**Exercise data**.
═══
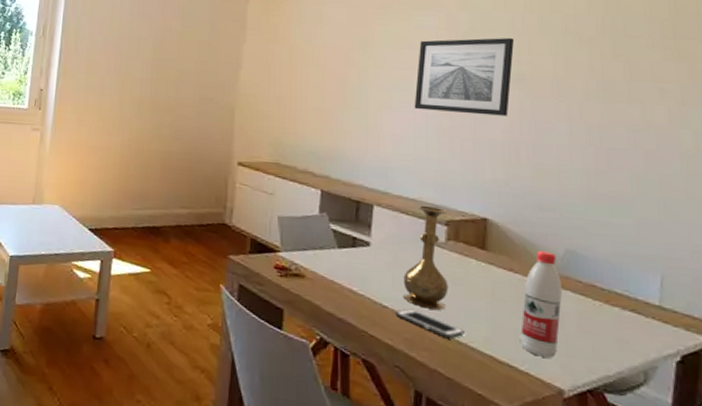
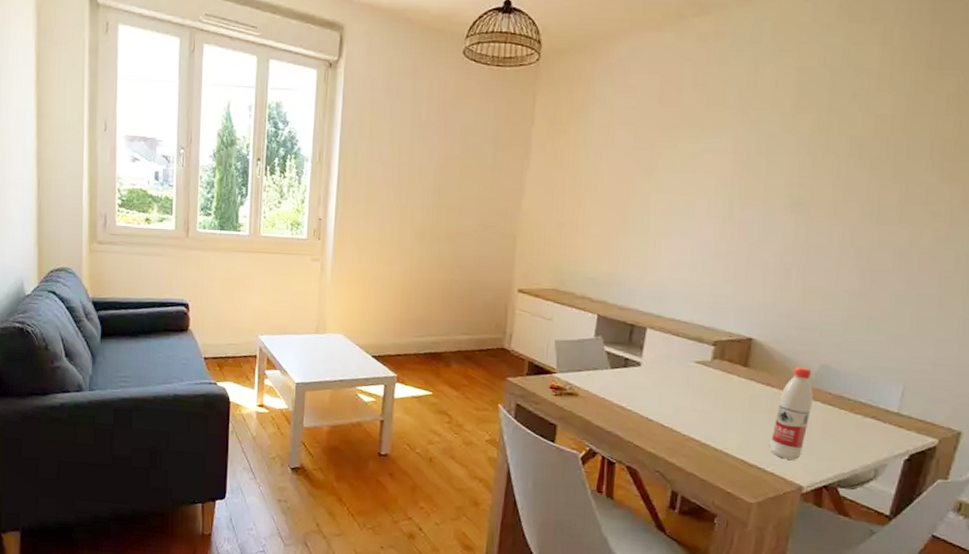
cell phone: present [395,308,465,338] -> none [659,421,721,446]
vase: present [403,205,449,310] -> none [668,327,716,422]
wall art: present [414,37,514,116] -> none [693,160,797,240]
═══
**Exercise**. Nothing but the lines from the one with "vase: present [403,205,449,310]" through the last line of the data should appear; print them exactly.

**Result**.
vase: present [403,205,449,310] -> none [668,327,716,422]
wall art: present [414,37,514,116] -> none [693,160,797,240]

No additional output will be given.